What is expected:
Turn the stretch of the records from the start through the line containing "Reading left to" into a numbered list, with blank lines and pictures omitted.

(Chart-based quiz items)
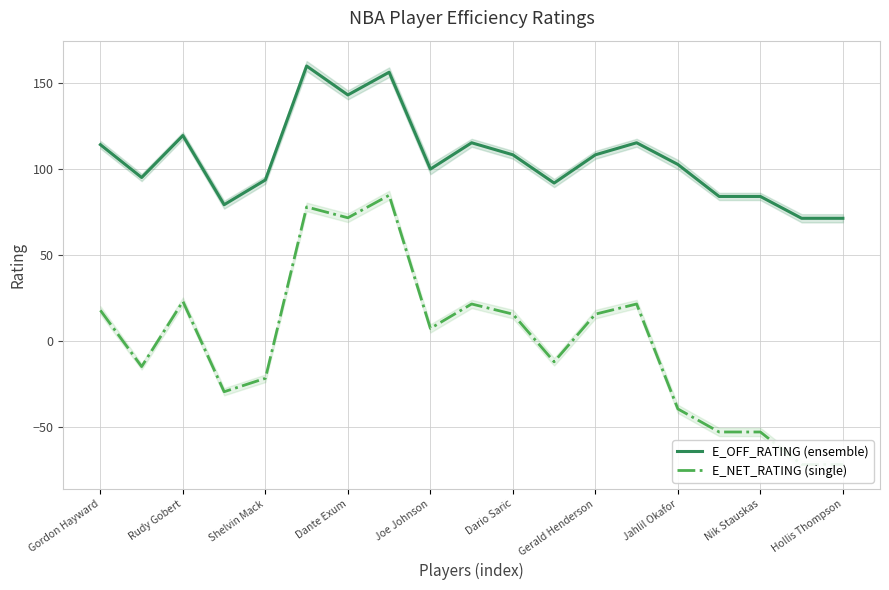

True or false: E_OFF_RATING (ensemble) and E_NET_RATING (single) intersect in this chart.

False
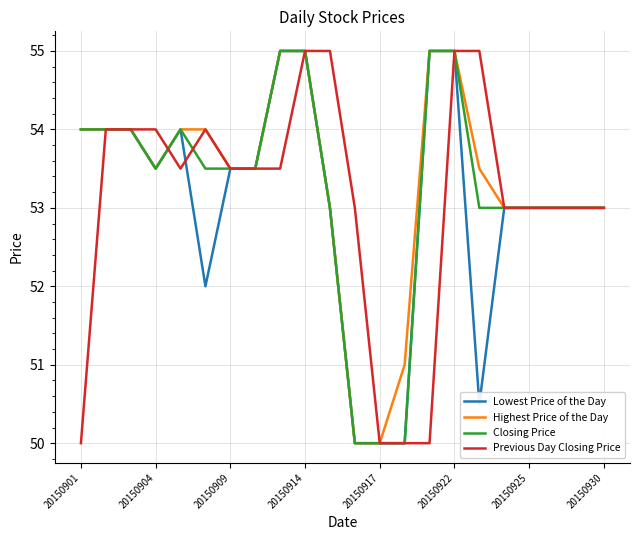

Reading left to right, transcribe all the data shown in this chart.

Lowest Price of the Day: 54.0	54.0	54.0	53.5	54.0	52.0	53.5	53.5	55.0	55.0	53.0	50.0	50.0	50.0	55.0	55.0	50.5	53.0	53.0	53.0	53.0	53.0
Highest Price of the Day: 54.0	54.0	54.0	53.5	54.0	54.0	53.5	53.5	55.0	55.0	53.0	50.0	50.0	51.0	55.0	55.0	53.5	53.0	53.0	53.0	53.0	53.0
Closing Price: 54.0	54.0	54.0	53.5	54.0	53.5	53.5	53.5	55.0	55.0	53.0	50.0	50.0	50.0	55.0	55.0	53.0	53.0	53.0	53.0	53.0	53.0
Previous Day Closing Price: 50.0	54.0	54.0	54.0	53.5	54.0	53.5	53.5	53.5	55.0	55.0	53.0	50.0	50.0	50.0	55.0	55.0	53.0	53.0	53.0	53.0	53.0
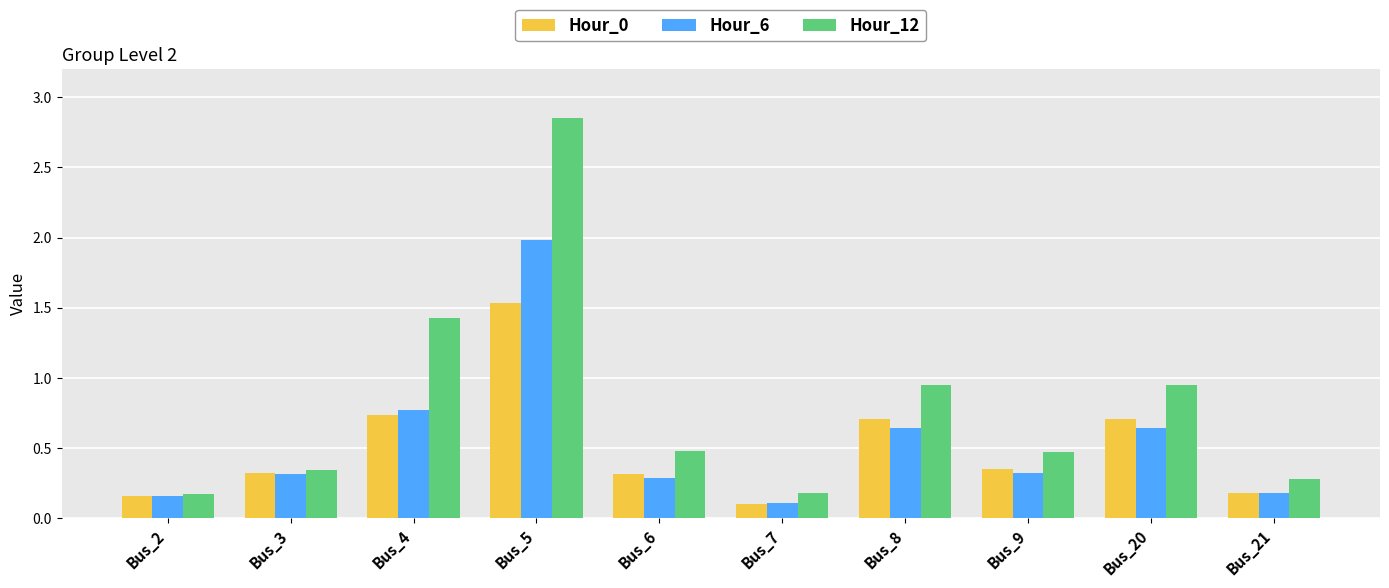

Between Bus_4 and Bus_5, which series saw the biggest shift?

Hour_12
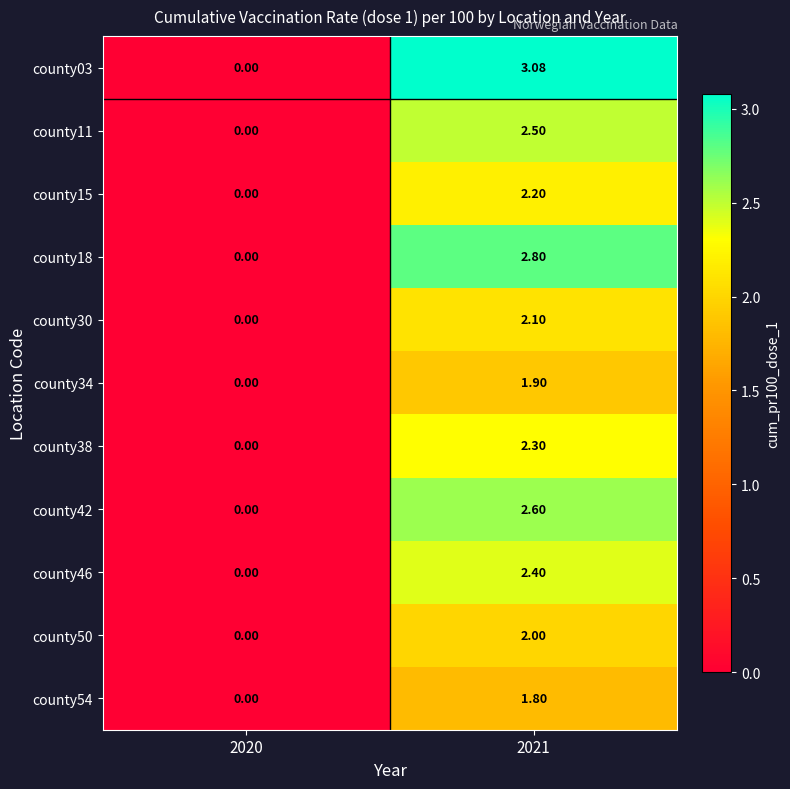

Is the value of county11 at 2021 greater than the value of county30 at 2020?

Yes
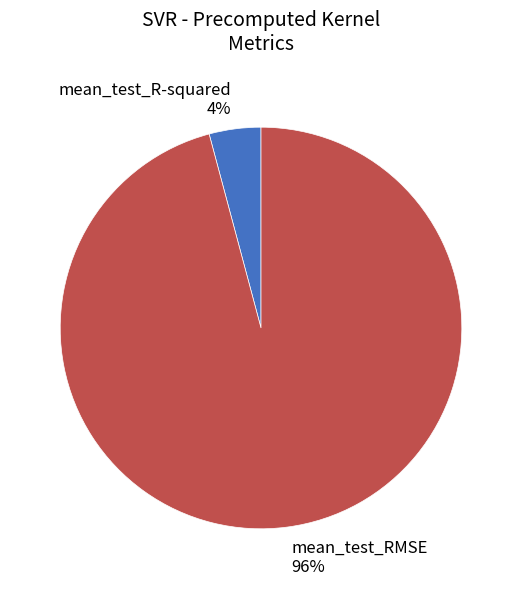

Count the number of slices in the pie.

2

Solution for this problem:
1. True or false: E_OFF_RATING (ensemble) and E_NET_RATING (single) intersect in this chart.
2. False
3. Reading left to right, transcribe all the data shown in this chart.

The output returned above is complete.